*** Opening Source text ***

- Date: February 21–28
- Edition: 18th
- Category: ATP International Series
- Draw: 32S / 16D
- Prize money: $355,000
- Surface: Hard / outdoor
- Location: Scottsdale, Arizona, U.S.

Champions

Singles
- Wayne Arthurs

Doubles
- Bob Bryan / Mike Bryan
| Tennis Channel Open |

= 2005 Tennis Channel Open =

The 2005 Tennis Channel Open was a men's tennis tournament held in Scottsdale, Arizona in the United States that was part of the ATP International Series of the 2005 ATP Tour. It was the 18th edition of the tournament and was held from February 21 to February 28, 2005. Unseeded Wayne Arthurs won the singles title.

==Finals==
===Singles===

AUS Wayne Arthurs defeated CRO Mario Ančić 7–5, 6–3
- It was Arthur's only singles title of his career. He became the oldest first-time title winner since the ATP World Tour was formed in 1990.

===Doubles===

USA Bob Bryan / USA Mike Bryan defeated AUS Wayne Arthurs / AUS Paul Hanley 7–5, 6–4
- It was Bob Bryan's 1st title of the year and the 22nd of his career. It was Mike Bryan's 1st title of the year and the 24th of his career.

*** Closing Source text ***
*** Opening Records supplied ***

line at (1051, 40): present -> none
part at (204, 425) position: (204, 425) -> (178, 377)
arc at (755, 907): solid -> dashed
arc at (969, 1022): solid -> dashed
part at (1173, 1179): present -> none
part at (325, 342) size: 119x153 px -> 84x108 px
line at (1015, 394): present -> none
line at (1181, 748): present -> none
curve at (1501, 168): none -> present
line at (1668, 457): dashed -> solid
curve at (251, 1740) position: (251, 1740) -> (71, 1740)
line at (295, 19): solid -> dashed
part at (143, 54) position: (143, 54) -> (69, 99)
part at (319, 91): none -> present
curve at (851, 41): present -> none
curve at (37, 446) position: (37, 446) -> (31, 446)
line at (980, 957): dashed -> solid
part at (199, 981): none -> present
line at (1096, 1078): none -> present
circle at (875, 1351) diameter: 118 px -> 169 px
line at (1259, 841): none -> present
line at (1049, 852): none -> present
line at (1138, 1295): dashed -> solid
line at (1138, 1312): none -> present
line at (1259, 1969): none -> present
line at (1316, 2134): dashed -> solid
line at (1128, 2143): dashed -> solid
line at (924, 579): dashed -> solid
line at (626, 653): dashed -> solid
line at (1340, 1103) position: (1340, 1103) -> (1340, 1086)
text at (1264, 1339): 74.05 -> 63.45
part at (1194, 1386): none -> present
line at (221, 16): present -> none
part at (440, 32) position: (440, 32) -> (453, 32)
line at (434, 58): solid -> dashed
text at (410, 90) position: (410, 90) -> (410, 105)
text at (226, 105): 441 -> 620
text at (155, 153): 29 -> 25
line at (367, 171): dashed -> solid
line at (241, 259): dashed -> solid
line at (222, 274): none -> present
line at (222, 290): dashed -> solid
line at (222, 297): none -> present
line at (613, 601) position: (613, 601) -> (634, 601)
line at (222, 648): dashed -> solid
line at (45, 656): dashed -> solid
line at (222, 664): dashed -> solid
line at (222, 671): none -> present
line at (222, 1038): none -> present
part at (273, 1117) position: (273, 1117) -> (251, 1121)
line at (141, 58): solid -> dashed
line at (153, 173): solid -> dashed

*** Closing Records supplied ***

- [Tasks to carry out]:
• a. Using the 2005 Tennis Channel Open article, answer the following:
(i) What surface was the tournament played on?
(ii) Whom did Wayne Arthurs defeat in the singles final, and by what score?
(iii) Which career title was this for Bob Bryan?
• b. Based on the 2005 Tennis Channel Open article, explain why Wayne Arthurs counts as a first-time title winner with this singles victory.

- [Results for each task]:
• a.
(i) Hard, outdoor.
(ii) Mario Ančić, 7–5, 6–3.
(iii) His 22nd.

• b. The singles title at this tournament was the only one of Arthurs's career, so it was also his first. This win made him the oldest first-time title winner since the ATP World Tour was formed in 1990.